I’m not sure what to make of Prime Minister’s Question Time yesterday. Asked about the closure of Guantanamo Bay, Tony Blair said
“I agree that it is an anomaly that should be closed; I have said that all along.”
Fine words, and welcome words, but is that really what the prime minister has been saying?
Back in 2003, when Federal Union ran its own investigation into the legal status of Guantanamo Bay and the UN body of principles on imprisonment that it violates, the Foreign Office did everything that it could to avoid answering the questions. (Read about this here.) If the government policy had in fact been that the camp should close, they could have said so then, but they didn’t.
Since then, a quick check through the records at 10 Downing Street reveals statements like this one on 17 July 2003:
“Asked if the pressure we had said we were exerting on the US regarding the British detainees at Guantanamo Bay was paying off, the PMOS [Prime Minister’s Official Spokesman] underlined that we had never said that pressure was being exerted on the US about this matter. All we had said was that discussions were taking place and were continuing. We had no intention of giving a running commentary on them.”

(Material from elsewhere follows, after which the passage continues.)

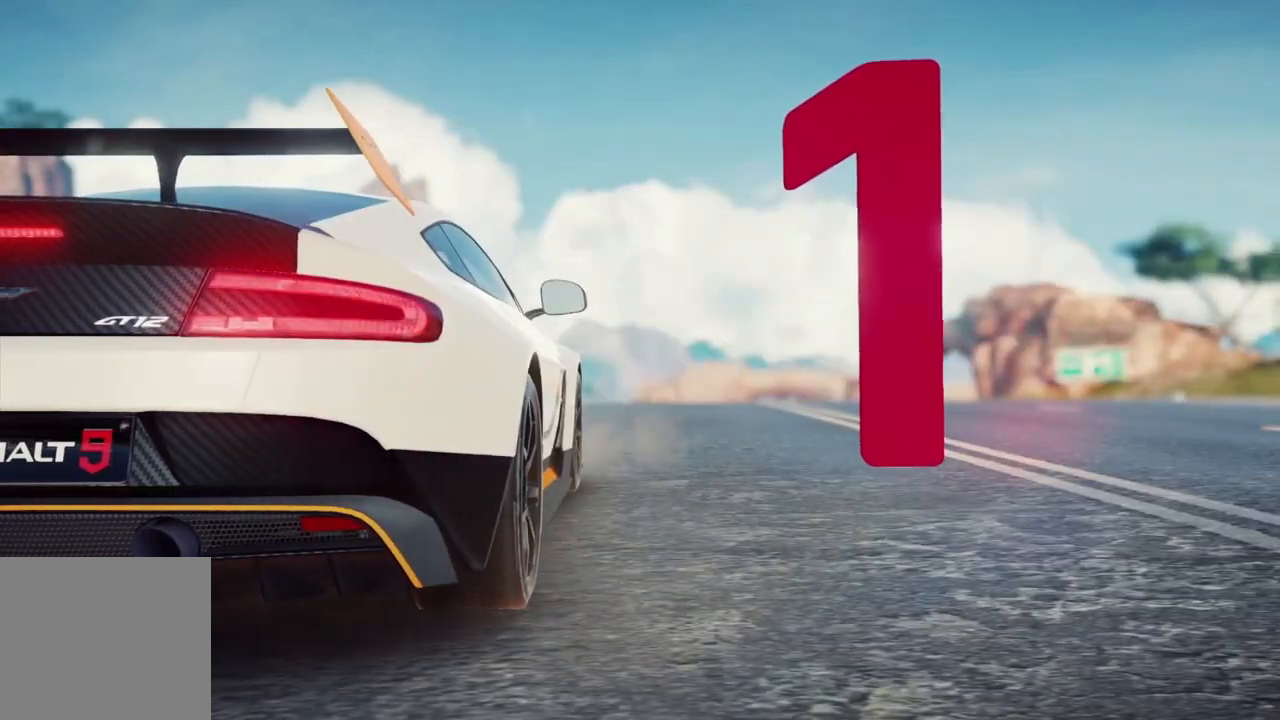
{"buttons": [], "left_stick": "up-right", "events": []}
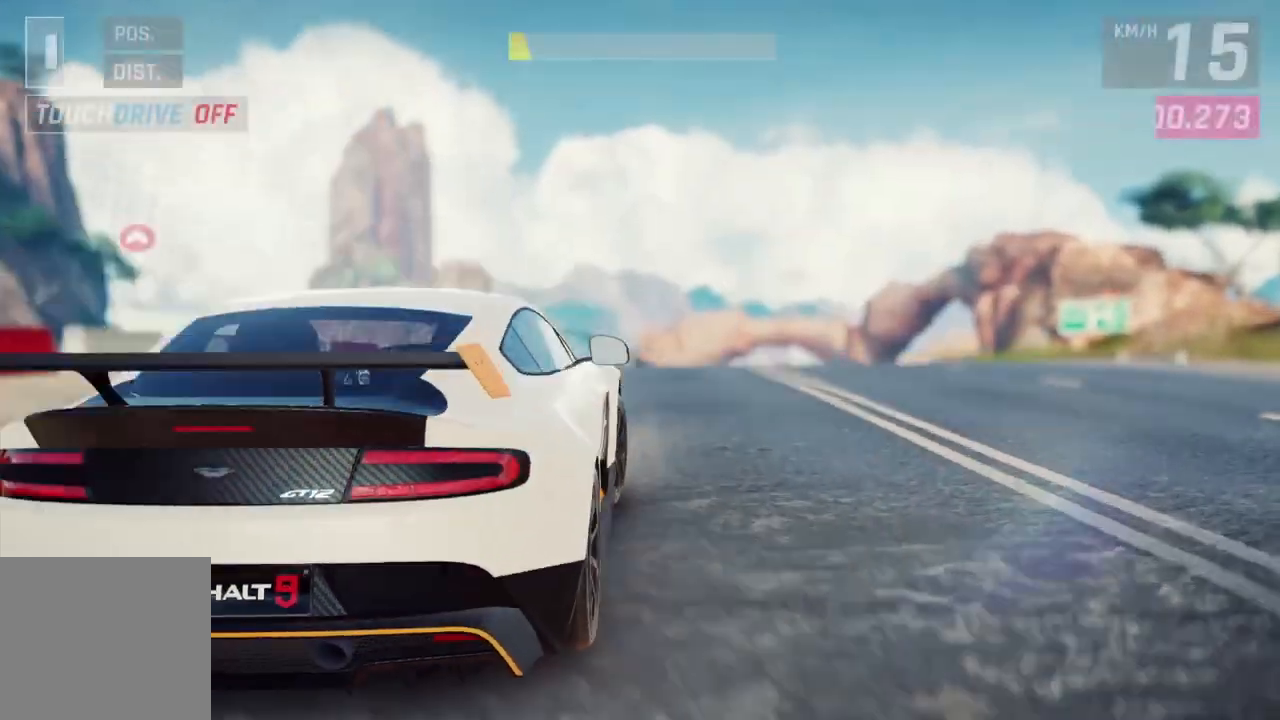
{"buttons": [], "left_stick": "center", "events": [[133, "left_stick", "center"]]}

And on 26 January 2005, the Prime Minister’s Official Spokesman said that “the Government had always said that the situation was not ideal and that we had concerns about it.” Not that the camp should be closed, note, merely that it was not ideal.
Leap forward a year, and cabinet minister Peter Hain makes headlines on 17 February 2006 for saying that the camp should be closed. “I would prefer that it wasn’t there and I would prefer it was closed,” he said. Asked if Tony Blair agreed, he answered: “I think so, yes.” If the prime minister had been saying this all along, Peter Hain might have been a bit more forthright.
The Attorney General went further on 10 May 2006 and said
“The existence of Guantanamo remains unacceptable. It is time, in my view, that it should close. Not only would it, in my personal opinion, be right to close Guantanamo as a matter of principle, I believe it would also help to remove what has become a symbol to many – right or wrong – of injustice.”
The camp at Guantanamo is an institutional scandal: visible proof of what can happen when human rights are treated as a gift from the government rather than as the right of the individual. (Read more on this here.) Guantanamo itself falls between national sovereignties: in Cuba but outside the reach of the Cuban state; under American control but outside the reach of American law. The people who set up the camp knew this and took advantage of it. The camp could have been sited in Florida or Texas: it is a simple matter to ask why it wasn’t.
The political point is not that the UK necessarily pursued such a dreadful policy, but that it at the very least acquiesced in one. If the prime minister opposed this policy, he evidently did not say so with any success. It goes to show the limitations of secret diplomacy and the need to replace it with democracy and the rule of law.